Stated goal
Can you write out all of the data below word for word, leaving the pictures out?

Rows from a dataset

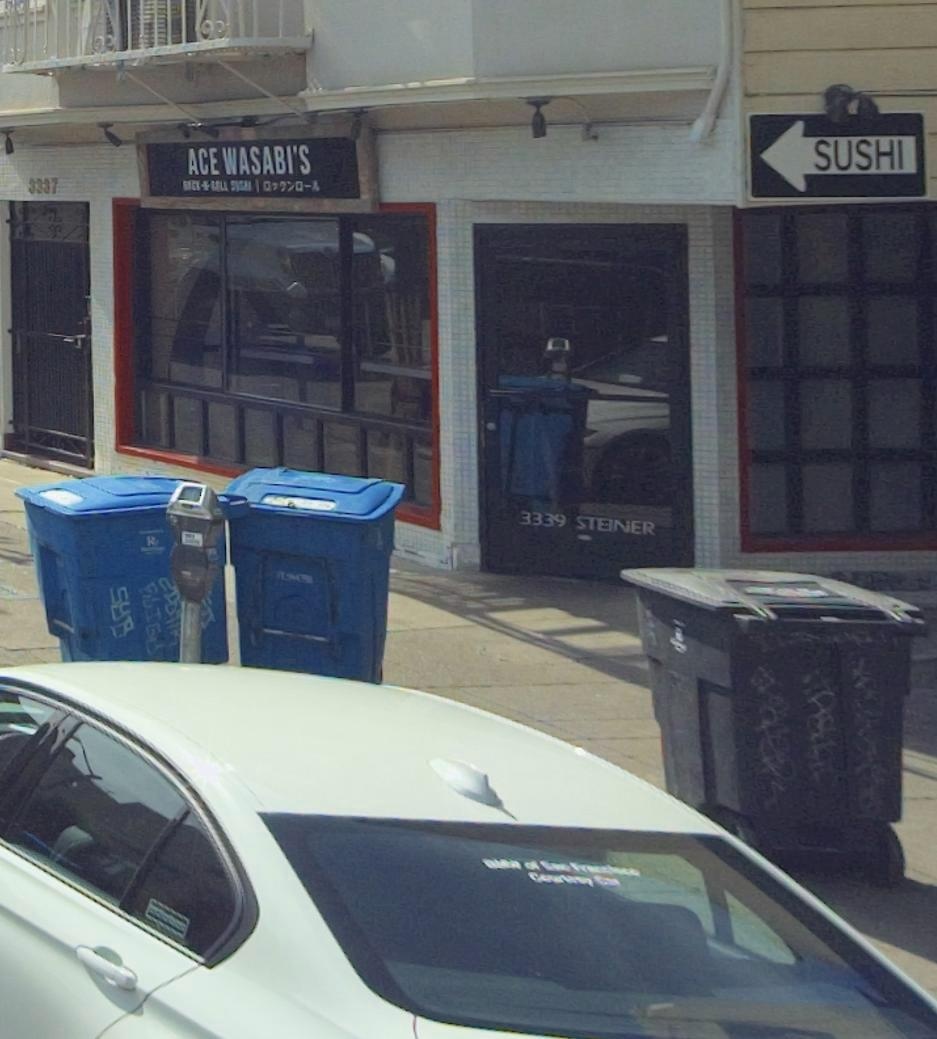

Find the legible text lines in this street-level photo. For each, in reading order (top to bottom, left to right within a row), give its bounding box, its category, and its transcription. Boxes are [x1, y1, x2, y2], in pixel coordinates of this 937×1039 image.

[185, 141, 315, 179] BusinessName: ACE WASABI'S
[811, 136, 907, 174] None: SUSHI
[26, 174, 60, 197] StreetNumber: 3337
[515, 508, 569, 530] StreetNumber: 3339
[573, 513, 659, 538] StreetName: STEINER
[297, 573, 309, 583] None: L
[105, 582, 137, 643] None: SY*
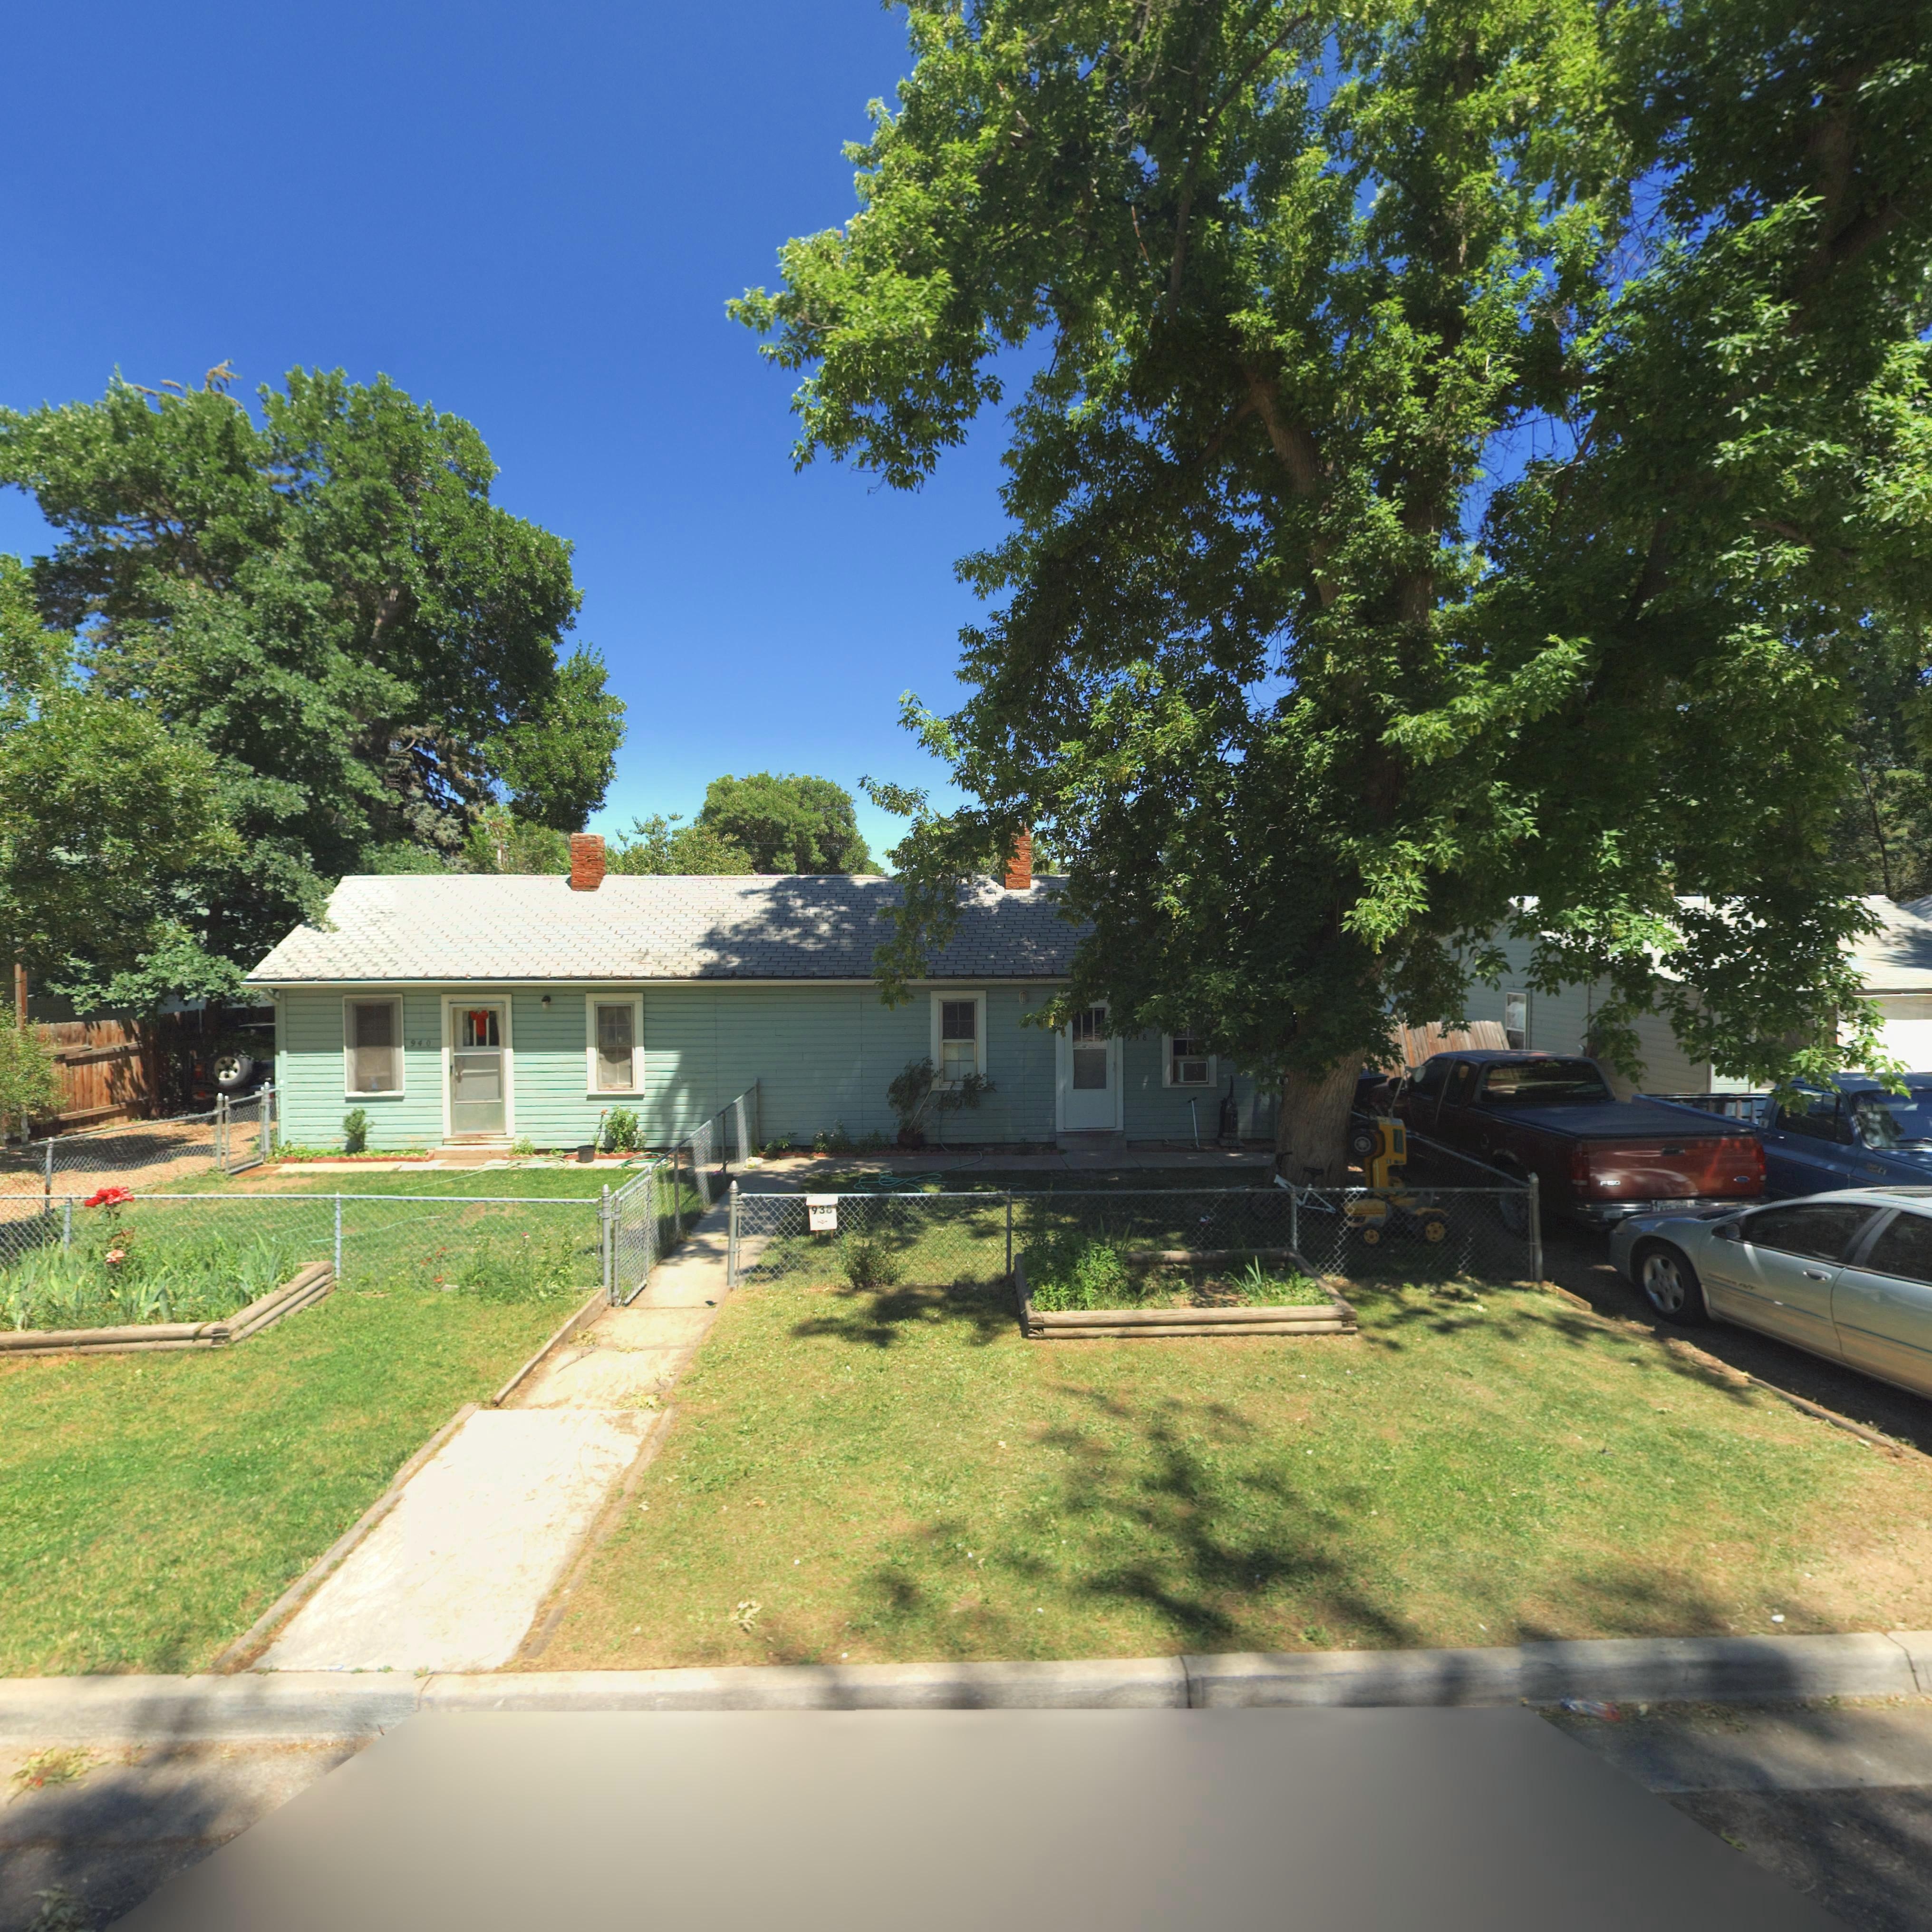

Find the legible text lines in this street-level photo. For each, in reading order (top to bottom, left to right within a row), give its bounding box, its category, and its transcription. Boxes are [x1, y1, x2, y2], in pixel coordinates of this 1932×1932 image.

[411, 1039, 431, 1047] StreetNumber: 940
[810, 1203, 833, 1217] StreetNumber: 938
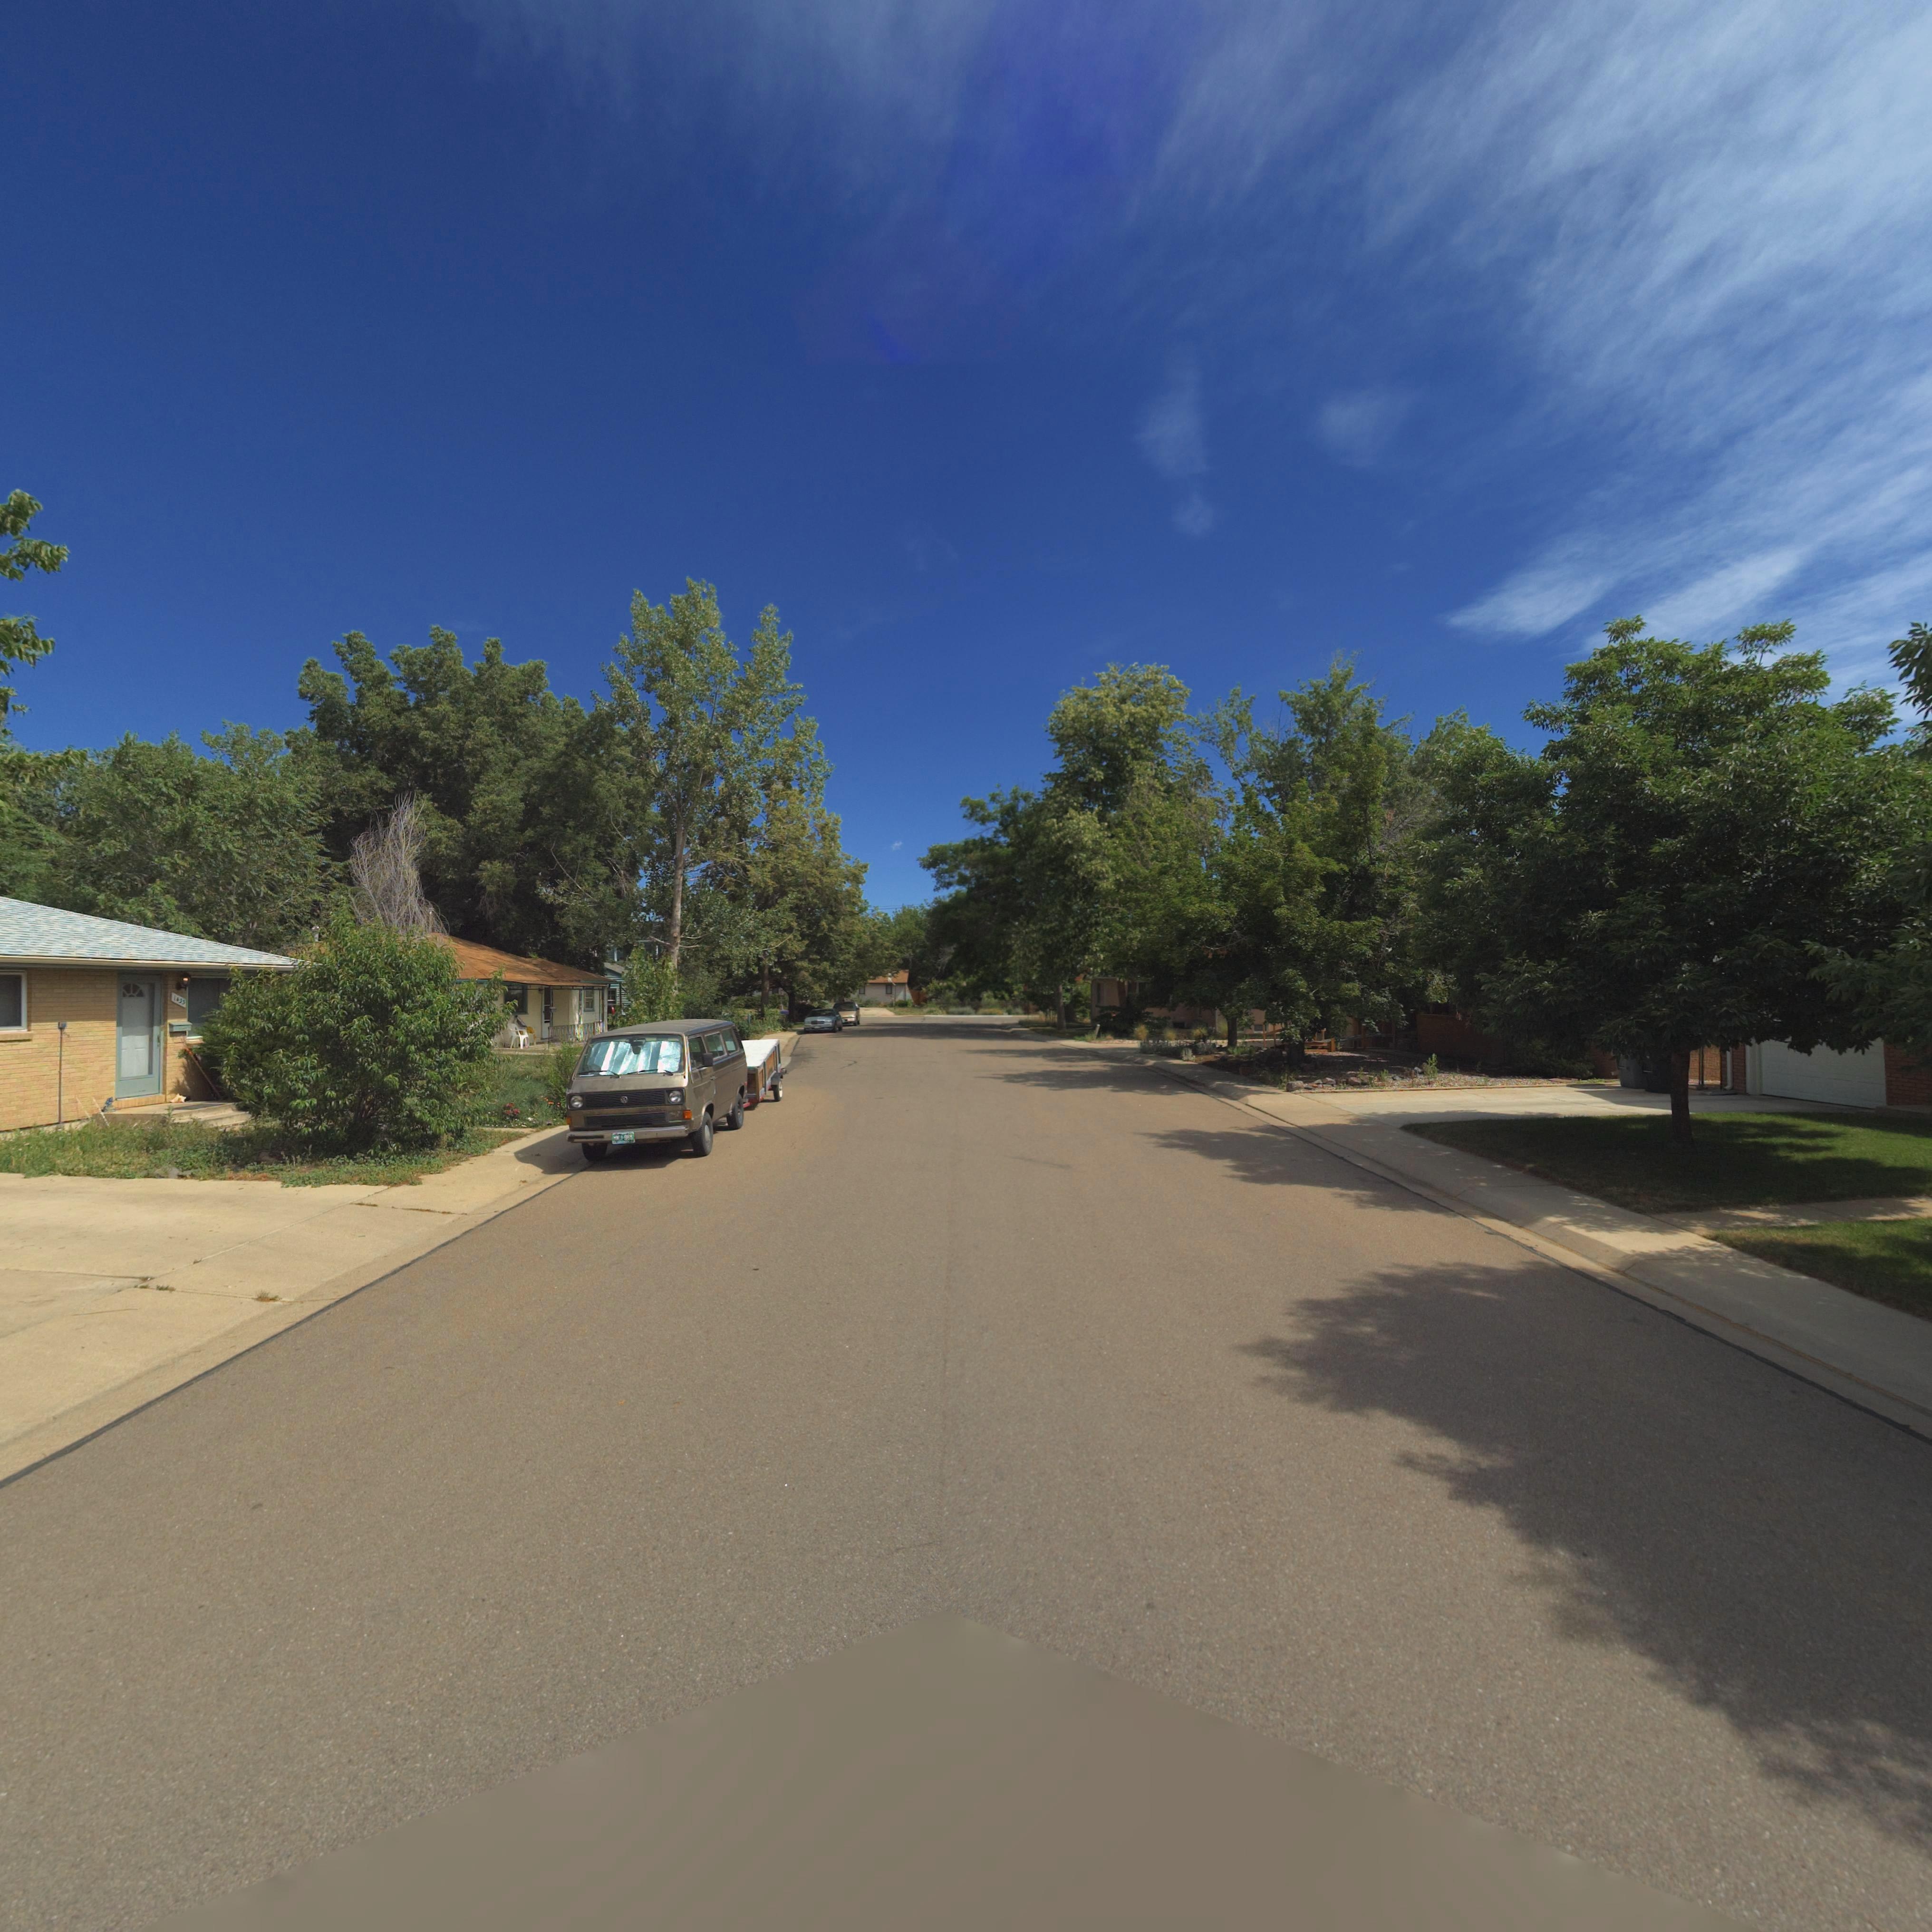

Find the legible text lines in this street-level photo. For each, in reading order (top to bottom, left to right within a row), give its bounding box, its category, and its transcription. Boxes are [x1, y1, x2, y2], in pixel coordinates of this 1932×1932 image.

Worked answer
Find the legible text lines in this street-level photo. For each, in reading order (top to bottom, left to right within a row), give its bounding box, its category, and its transcription. Boxes are [x1, y1, x2, y2], in pixel coordinates of this 937×1039 image.

[185, 141, 315, 179] BusinessName: ACE WASABI'S
[811, 136, 907, 174] None: SUSHI
[26, 174, 60, 197] StreetNumber: 3337
[515, 508, 569, 530] StreetNumber: 3339
[573, 513, 659, 538] StreetName: STEINER
[297, 573, 309, 583] None: L
[105, 582, 137, 643] None: SY*

Find the legible text lines in this street-level photo. For each, in reading order (top to bottom, left to right within a row), give its bounding box, its category, and its transcription. Boxes are [x1, y1, x2, y2], in pixel coordinates of this 1932×1932 image.

[411, 1039, 431, 1047] StreetNumber: 940
[810, 1203, 833, 1217] StreetNumber: 938

Find the legible text lines in this street-level photo. For each, in reading order (top to bottom, left to right within a row), give its bounding box, its category, and its transcription. Boxes are [x1, y1, x2, y2], in pixel coordinates of this 1932×1932 image.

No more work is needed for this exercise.